Tree with root (10) is not height balanced.
#include<iostream>
#include<vector>
using namespace std;
class Node {
public:
int data;
Node * left;
Node * right;
Node(int x, Node * left_node = nullptr, Node * right_node = nullptr) : data(x), left(left_node), right(right_node)
{}
};
class Tree {
private:
bool flag_height_balanced;
public:
Tree () {
}
inline bool CheckIfHeightBalanced (Node * root) {
// Initially set the height balanced flag to true.
flag_height_balanced = true;
FindHeight(root);
return flag_height_balanced;
}
int FindHeight (Node * node) {
if (node == NULL)
return 0;
int height_left_subtree = FindHeight (node->left);
int height_right_subtree = FindHeight (node->right);
if (abs(height_left_subtree - height_right_subtree) > 1) {
flag_height_balanced = false;
}
return (1 + max (height_left_subtree, height_right_subtree));
}
};
int main() {
/* Tree A is height-balanced.
11
/ \ ----- height 0
height 1--- 22
*/
Node node22(22);
Node root_node11(11, &node22, nullptr);
/* Tree B is height-balanced.
1
/ \
height 1---- 2 3
/ \
4 5 ----- height 2
*/
Node node4(4), node5(5), node2(2);
Node node3(3, &node4, &node5);
Node root_node1(1, &node2, &node3);
/* Tree C is not height-balanced as height difference is abs(1-3) = 2.
10
/ \
height 1--- 20 30
\
40
/ \
50 60 ------- height 3
*/
Node node50(50), node60(60), node20(20);
Node node40(40, &node50, &node60);
Node node30(30, nullptr, &node40);
Node root_node10(10, &node20, &node30);
vector<Node> roots = { root_node11, root_node1, root_node10 };
Tree t;
for (auto& root : roots) {
if (t.CheckIfHeightBalanced(&root)) {
cout << "Tree with root node (" << root.data << ") is height balanced." << endl;
} else {
cout << "Tree with root node (" << root.data << ") is not height balanced." << endl;
}
}
return 0;
}
Output
Tree with root node (11) is height balanced.
Tree with root node (1) is height balanced.

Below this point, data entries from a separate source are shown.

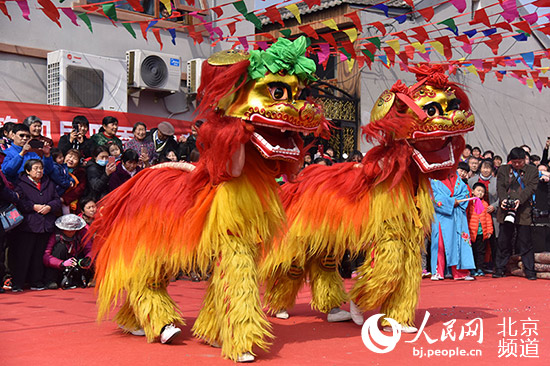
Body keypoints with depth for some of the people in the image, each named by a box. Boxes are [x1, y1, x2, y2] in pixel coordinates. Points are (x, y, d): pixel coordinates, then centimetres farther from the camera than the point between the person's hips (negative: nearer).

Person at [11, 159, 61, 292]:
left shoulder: (50, 184, 17)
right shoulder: (21, 184, 2)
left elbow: (57, 200, 13)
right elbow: (18, 202, -8)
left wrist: (49, 207, -7)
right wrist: (34, 207, -16)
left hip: (45, 226, 4)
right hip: (27, 225, -4)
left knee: (40, 256, 8)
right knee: (22, 256, -4)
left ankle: (37, 283, 17)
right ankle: (17, 284, 3)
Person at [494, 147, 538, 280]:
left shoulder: (532, 171, 8)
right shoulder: (503, 170, 13)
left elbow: (531, 188, -4)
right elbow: (500, 186, 2)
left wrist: (519, 200, -20)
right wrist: (503, 199, -17)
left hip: (523, 210, -1)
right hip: (506, 210, 2)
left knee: (525, 242, 1)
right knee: (503, 241, 6)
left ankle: (530, 271, 8)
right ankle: (499, 269, 15)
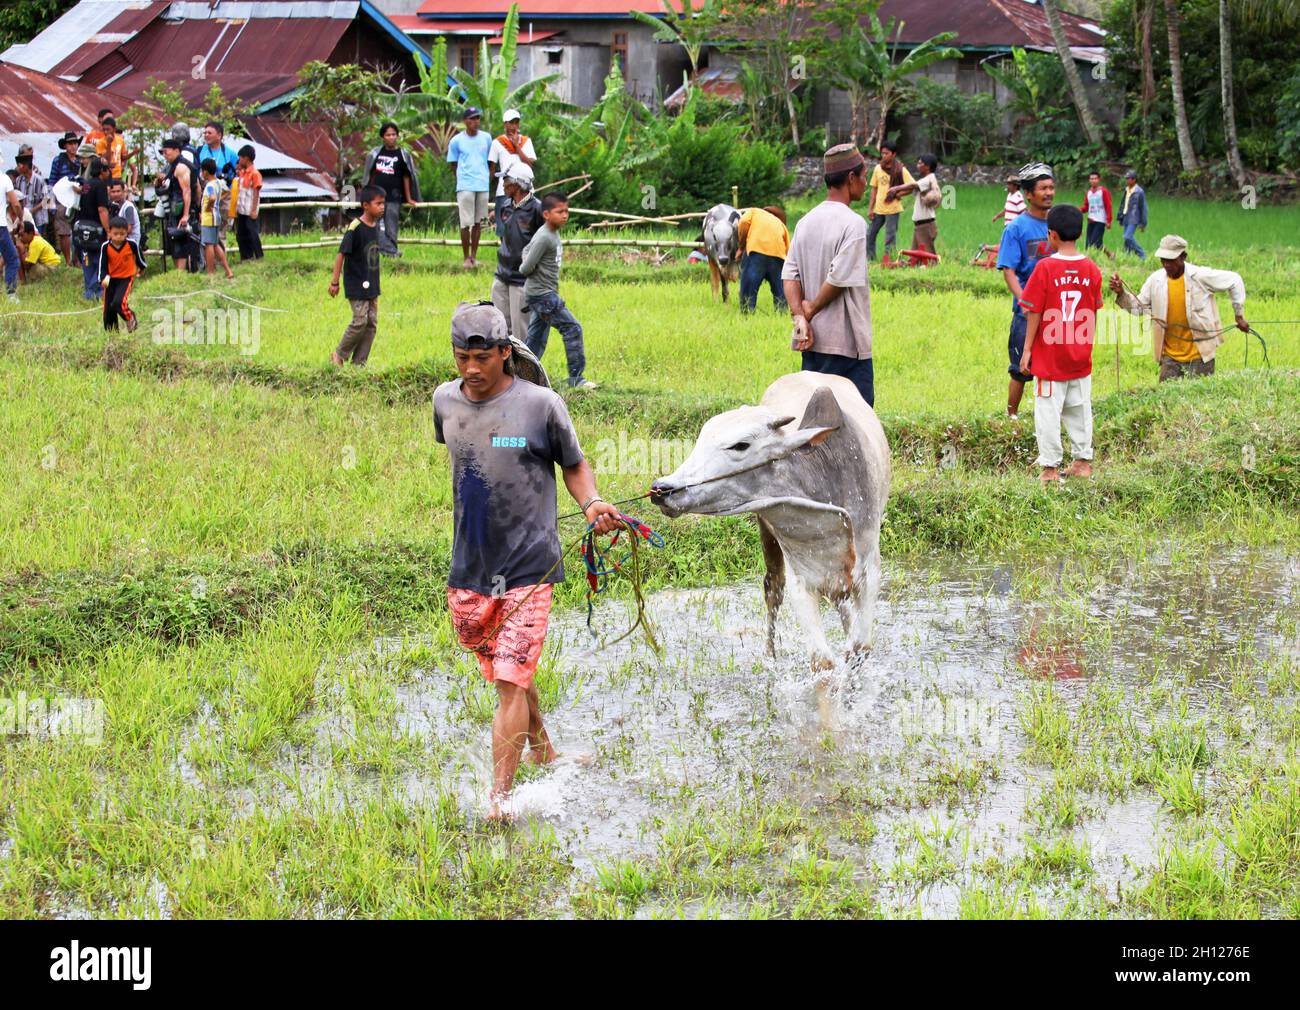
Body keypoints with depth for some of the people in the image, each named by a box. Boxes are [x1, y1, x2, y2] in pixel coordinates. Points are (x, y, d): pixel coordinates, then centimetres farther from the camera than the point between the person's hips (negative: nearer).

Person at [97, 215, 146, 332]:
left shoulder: (131, 244, -14)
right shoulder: (105, 247, -13)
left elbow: (138, 256, 7)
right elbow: (101, 264, -12)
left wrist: (140, 267, 25)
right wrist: (103, 278, -30)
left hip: (126, 278, -3)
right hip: (111, 279, 3)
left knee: (118, 303, -24)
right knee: (108, 308, 5)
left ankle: (131, 319, 3)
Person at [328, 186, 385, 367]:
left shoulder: (376, 226, 6)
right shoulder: (355, 228, -17)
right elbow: (341, 254, -15)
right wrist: (335, 282, -15)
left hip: (371, 284, 8)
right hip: (356, 284, -8)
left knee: (372, 322, 5)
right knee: (360, 321, -11)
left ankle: (359, 362, 12)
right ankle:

Tree with root node (10) is not height balanced.
class Node {
int data;
Node left, right;
Node (int n) {
data = n;
left = null;
right = null;
}
Node (int n, Node left_child, Node right_child) {
data = n;
left = left_child;
right = right_child;
}
}
class Tree {
boolean flag_height_balanced;
boolean CheckIfHeightBalanced (Node root) {
flag_height_balanced = true;
FindHeight(root);
return flag_height_balanced;
}
public int FindHeight (Node node) {
if (node == null)
return 0;
int height_left_subtree = FindHeight ( node.left );
int height_right_subtree = FindHeight ( node.right );
if (Math.abs(height_left_subtree - height_right_subtree) > 1) {
flag_height_balanced = false;
}
return (1 + Math.max(height_left_subtree, height_right_subtree));
}
public static void main (String[] args) {
/* Tree A is height-balanced.
11
/ \ ----- height 0
height 1--- 22
*/
Node root_node11 = new Node(11);
Node node22 = new Node(22);
/* Tree B is height-balanced.
1
/ \
height 1---- 2 3
/ \
4 5 ----- height 2
*/
Node node3 = new Node(3);
Node node4 = new Node(4);
Node node5 = new Node(5);
Node node2 = new Node(2, node4, node5);
Node root_node1 = new Node(1, node2, node3);
/* Tree C is not height-balanced as height difference is abs(1-3) = 2.
10
/ \
height 1 --- 20 30
/ \
70 40
/ \
50 60 ------- height 3
*/
Node node50 = new Node(50);
Node node60 = new Node(60);
Node node70 = new Node(70);
Node node20 = new Node(20);
Node node40 = new Node(40, node50, node60);
Node node30 = new Node(30, node70, node40);
Node root_node10 = new Node(10, node20, node30);
Node [] roots = {root_node11, root_node1, root_node10};
Tree t = new Tree();
for (Node n : roots) {
if (t.CheckIfHeightBalanced(n)) {
System.out.println("Tree with node (" + n.data + ") is height balanced.");
} else {
System.out.println("Tree with node (" + n.data + ") is not height balanced.");
}
}
}
}
Output
Tree with node (11) is height balanced.
Tree with node (1) is height balanced.
Tree with node (10) is not height balanced.